[Extrait à lire]
┌────────

Fin 2020, la région bruxelloise a racheté le marais suite à l’échec du projet immobilier de JCX (groupe Blaton) mis en échec par l’opposition des riverain·es. Malheureusement le projet régional actuel prévoit la construction de 70 logements sur une grande partie du plan d’eau et la transformation de cette réserve naturelle de fait en parc infrastructurel. Si les riverain·es citoyen·nes ont obtenu (en partie) gain de cause (bien que le projet ne semble pas prévoir de logement social), les espèces non-humaines ne semblent pas encore prises en compte et leur habitat reste menacé malgré la propriété publique du foncier.

La friche Josaphat est une prairie de 25 hectares, sur un ancien site ferroviaire entre Schaerbeek et Evere, racheté depuis 2006 par la région bruxelloise. Les naturalistes amateur·ices ont identifié sur cette friche 122 espèces d’oiseaux, 129 espèces d’abeilles sauvages et 33 espèces de libellules, qui témoignent d’une qualité écologique exceptionnelle à l’échelle régionale : il est difficile d’imaginer que cette diversité puisse être compensée ailleurs à Bruxelles dans le futur.

└────────

[Exercices à faire]
• 1. Retapez le passage de l'extrait sur les espaces naturels bruxellois, en commençant à « La friche Josaphat » et en terminant à « dans le futur. ».
• 2. Écrivez la suite du texte sur le marais et la friche Josaphat à Bruxelles, à partir de l'endroit où il s'arrête.

[Enregistrements conservés]
┌────────

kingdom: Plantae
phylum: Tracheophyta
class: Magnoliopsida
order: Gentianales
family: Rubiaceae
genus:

└────────

[Réponses aux exercices]
• 1.
La friche Josaphat est une prairie de 25 hectares, sur un ancien site ferroviaire entre Schaerbeek et Evere, racheté depuis 2006 par la région bruxelloise. Les naturalistes amateur·ices ont identifié sur cette friche 122 espèces d’oiseaux, 129 espèces d’abeilles sauvages et 33 espèces de libellules, qui témoignent d’une qualité écologique exceptionnelle à l’échelle régionale : il est difficile d’imaginer que cette diversité puisse être compensée ailleurs à Bruxelles dans le futur.

• 2.
Cette réserve naturelle de fait est cependant menacée par un Plan d’Aménagement Directeur (PAD) qui prévoit de construire un nouveau quartier entre Schaerbeek et Evere, avec 1200 logements (dont 300 logements sociaux). L’opposition des riverain·es a permis de modifier le PAD initial dans le sens d’une réduction de l’emprise du bâti et la constitution d’un « biopark » (parc réservé aux espèces non-humaines) sur 5% de la surface actuelle de la friche. Le nouveau PAD est actuellement à l’étude et le projet sera peut-être encore modifié, en fonction des rapports de force entre les différentes composantes attachées à cet espace pour des raisons économiques, électorales, sociales et écologiques.

 

Les nouvelles mauvaises herbes : plantes invasives, exotiques, pionnières.

Aujourd’hui, des programmes d’éradication sont menés (financements d’arrachage, mobilisation de volontaires, exportation des sols en début de chantier, bâchage…), ces espèces invasives ou exotiques sont accusées de prendre la place d’autres espèces autochtones et de constituer une cause majeure d’atteinte à la biodiversité. En l’absence des prédateurs naturels de ces espèces, les stratégies de lutte semblent assez inefficaces. Actuellement, un débat est en cours pour évaluer l’opportunité d’utiliser le forçage génétique pour lutter contre ces espèces considérées comme nuisiblesn.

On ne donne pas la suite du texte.